Утомлённо вздохнув, он замедленным движением помассировал веки, покрасневшие от бессонной ночи, и досадливо поморщился:
– Может, я непонятно говорю? Я и сам многого не понимаю, поступаю, как и Ерёменко, то удрал от непостижимого и забыл о нём, выбросив из памяти, или пытаясь выбросить, защищая себя, свою психику от перегрузок… Впрочем, надо работать, а это всё пока не то…– вдруг совершенно неожиданно прервал он сам себя, так и не сказав, чем же это его поступки похожи на поступки Ерёменко. Шутливо подмигнул мне:
– Есть факты, их надо проверить. Так или нет?
– Так точно. – насторожено улыбнулся я ему в ответ.

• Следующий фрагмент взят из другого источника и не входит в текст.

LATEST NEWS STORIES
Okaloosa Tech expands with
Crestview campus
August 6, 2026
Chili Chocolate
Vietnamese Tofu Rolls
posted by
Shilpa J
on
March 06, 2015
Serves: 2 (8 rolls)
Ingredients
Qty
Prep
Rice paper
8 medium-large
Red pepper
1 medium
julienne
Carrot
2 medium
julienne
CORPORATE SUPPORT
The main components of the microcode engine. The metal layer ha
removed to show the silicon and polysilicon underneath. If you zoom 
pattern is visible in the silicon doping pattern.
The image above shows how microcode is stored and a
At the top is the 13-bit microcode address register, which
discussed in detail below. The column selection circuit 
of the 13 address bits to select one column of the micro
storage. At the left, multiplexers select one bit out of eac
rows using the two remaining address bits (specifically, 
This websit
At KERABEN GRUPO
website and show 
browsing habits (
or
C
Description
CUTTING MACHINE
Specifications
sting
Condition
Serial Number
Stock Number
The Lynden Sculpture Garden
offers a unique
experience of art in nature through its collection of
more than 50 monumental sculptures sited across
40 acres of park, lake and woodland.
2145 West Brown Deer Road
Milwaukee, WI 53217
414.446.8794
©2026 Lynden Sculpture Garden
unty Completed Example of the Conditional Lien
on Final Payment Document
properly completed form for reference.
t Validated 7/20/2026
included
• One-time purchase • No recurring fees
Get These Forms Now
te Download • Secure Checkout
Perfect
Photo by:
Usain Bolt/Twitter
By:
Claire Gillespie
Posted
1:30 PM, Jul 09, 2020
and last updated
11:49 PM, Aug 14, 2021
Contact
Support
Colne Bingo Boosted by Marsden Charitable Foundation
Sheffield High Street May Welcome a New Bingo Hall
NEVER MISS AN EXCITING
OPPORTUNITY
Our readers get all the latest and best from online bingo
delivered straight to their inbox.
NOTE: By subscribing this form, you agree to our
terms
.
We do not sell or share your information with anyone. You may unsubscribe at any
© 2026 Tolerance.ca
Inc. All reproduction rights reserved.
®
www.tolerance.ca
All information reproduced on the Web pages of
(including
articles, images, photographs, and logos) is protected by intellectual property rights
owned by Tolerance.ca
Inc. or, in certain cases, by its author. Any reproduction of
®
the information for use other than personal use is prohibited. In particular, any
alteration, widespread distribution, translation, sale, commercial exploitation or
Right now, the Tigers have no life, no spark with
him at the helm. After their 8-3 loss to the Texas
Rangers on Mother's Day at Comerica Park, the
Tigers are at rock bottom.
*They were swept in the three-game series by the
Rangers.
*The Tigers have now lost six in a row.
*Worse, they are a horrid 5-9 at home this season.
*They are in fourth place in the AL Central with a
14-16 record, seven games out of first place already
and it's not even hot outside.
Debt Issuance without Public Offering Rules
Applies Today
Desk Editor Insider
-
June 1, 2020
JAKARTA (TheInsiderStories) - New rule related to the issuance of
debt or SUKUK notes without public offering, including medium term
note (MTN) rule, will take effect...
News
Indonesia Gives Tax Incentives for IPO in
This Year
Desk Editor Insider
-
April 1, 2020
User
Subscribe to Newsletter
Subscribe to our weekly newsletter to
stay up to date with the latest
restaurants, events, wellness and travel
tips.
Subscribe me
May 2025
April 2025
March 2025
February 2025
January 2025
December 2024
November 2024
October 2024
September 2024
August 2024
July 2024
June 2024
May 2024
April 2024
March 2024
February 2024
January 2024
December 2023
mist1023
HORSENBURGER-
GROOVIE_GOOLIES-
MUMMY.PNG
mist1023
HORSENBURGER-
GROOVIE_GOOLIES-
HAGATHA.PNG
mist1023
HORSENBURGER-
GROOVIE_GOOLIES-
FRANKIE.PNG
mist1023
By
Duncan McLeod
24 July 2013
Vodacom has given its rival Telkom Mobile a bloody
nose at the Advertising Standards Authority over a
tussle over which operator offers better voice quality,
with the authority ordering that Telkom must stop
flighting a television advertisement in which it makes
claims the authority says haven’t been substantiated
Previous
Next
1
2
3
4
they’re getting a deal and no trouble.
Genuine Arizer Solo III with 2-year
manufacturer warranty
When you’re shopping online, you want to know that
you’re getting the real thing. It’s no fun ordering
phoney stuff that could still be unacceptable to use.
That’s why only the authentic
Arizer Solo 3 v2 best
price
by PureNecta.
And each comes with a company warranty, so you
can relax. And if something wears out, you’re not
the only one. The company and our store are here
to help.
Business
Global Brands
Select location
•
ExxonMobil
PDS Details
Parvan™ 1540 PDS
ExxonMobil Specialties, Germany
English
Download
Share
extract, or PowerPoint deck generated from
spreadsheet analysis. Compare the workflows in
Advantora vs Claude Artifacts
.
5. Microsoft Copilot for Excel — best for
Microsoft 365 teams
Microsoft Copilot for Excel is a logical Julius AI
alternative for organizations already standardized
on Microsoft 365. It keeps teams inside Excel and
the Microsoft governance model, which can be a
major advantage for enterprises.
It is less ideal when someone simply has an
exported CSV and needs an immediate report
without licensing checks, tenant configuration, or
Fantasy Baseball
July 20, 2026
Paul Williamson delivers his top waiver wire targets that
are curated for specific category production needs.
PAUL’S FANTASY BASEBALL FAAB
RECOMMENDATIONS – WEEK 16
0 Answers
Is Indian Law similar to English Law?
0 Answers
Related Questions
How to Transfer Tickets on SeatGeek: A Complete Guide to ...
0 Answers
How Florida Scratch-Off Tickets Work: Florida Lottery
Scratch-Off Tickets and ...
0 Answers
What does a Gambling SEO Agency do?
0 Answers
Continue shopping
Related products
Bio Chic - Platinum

– А факты весьма неприглядные, – он удобнее устроился за столом, опершись на локти, и раскрыл принесенную папку, доставая оттуда листы бумаги, густо покрытые машинописью:
– Должен тебе сообщить, что, судя по этим документам, мы с тобой позволили внедриться в одно, из занимающихся важными оборонными исследованиями учреждение Города, агенту враждебной разведки.– говорил он, просматривая и складывая стопкой документы:
– Это данные нашей агентурной разведки. Они указывают, что уже приблизительно с конца мая этого года, были засечены объекты, заинтересовавшие разведку противника. Вот, после этого, и начался у них шабаш с агентами и резидентами, который мы с тобой прозевали. И, по имеющимся данным, в середине лета, им удалось на кого-то выйти. На кого-то, кто непосредственно занят с объектами.
Отложив бумаги, глянул на меня: – Мне, почти весь день, пришлось давать отчёт и оправдываться перед коллегами из Центра, доказывая им, что ни один из НИИ не имеет к этим объектам ни какого отношения. И ни в одной из зон оборонных исследований нет утечки информации.– озабоченный, он потёр подбородок: – Кажется, они так и не поверили… Так что сегодня ночью нам с тобой поспать не придется, принято решение провести полную проверку информационных зон.
Сказать, что меня обрадовала эта перспектива? Перспектива всю ночь проторчать над составлением опросных листов для программистов, извращаясь в изобретении наиболее каверзных вопросов? Всю ночь нюхать архивную пыль, ворочаясь в старых делах… Вероятно, более нудной и рутинной работы, чем полная проверка информационных зон, не существует. И, при этом всём, предельное внимание к каждому слову, к каждому подобию в описании явлений, местности… Моё настроение сразу упало, что немедленно отразилось у меня на лице. Анатолий Иванович, понимая моё настроение, сочувственно шевельнул плечами:
– Ни чего не поделаешь, это важнейший этап нашей работы, нам так или иначе, пришлось бы заняться этим, после всего случившегося. Но ты не огорчайся, завтра утром, если ещё будешь способен о чём-то думать, кроме отдыха, попробуем слетать вертолётом на этот кордон. Как там его? – он досадливо поморщился: – Закажем вертолёт на завтра.
Анатолий Иванович таки подсластил горькую пилюлю, наверное, в этом и заключается талант работы с людьми, – когда даже неприятная работа становится удобоприемлимой, назвать её приятной у меня язык не повернулся.
Глава 4
Торопливо лопотят вверху лопасти вертолётного винта, кемарю я после бессонной ночи в тряском уюте маленького вертолета. В накатывающейся на меня временами дрёме, лопотание винта превращается в чьё-то торопливое бормотанье непонятное и тревожное.
Проплывает внизу чёрный зимний лес, укрытый кое-где серо-голубыми пятнами снега, тающего под напором обычной у нас декабрьской оттепели.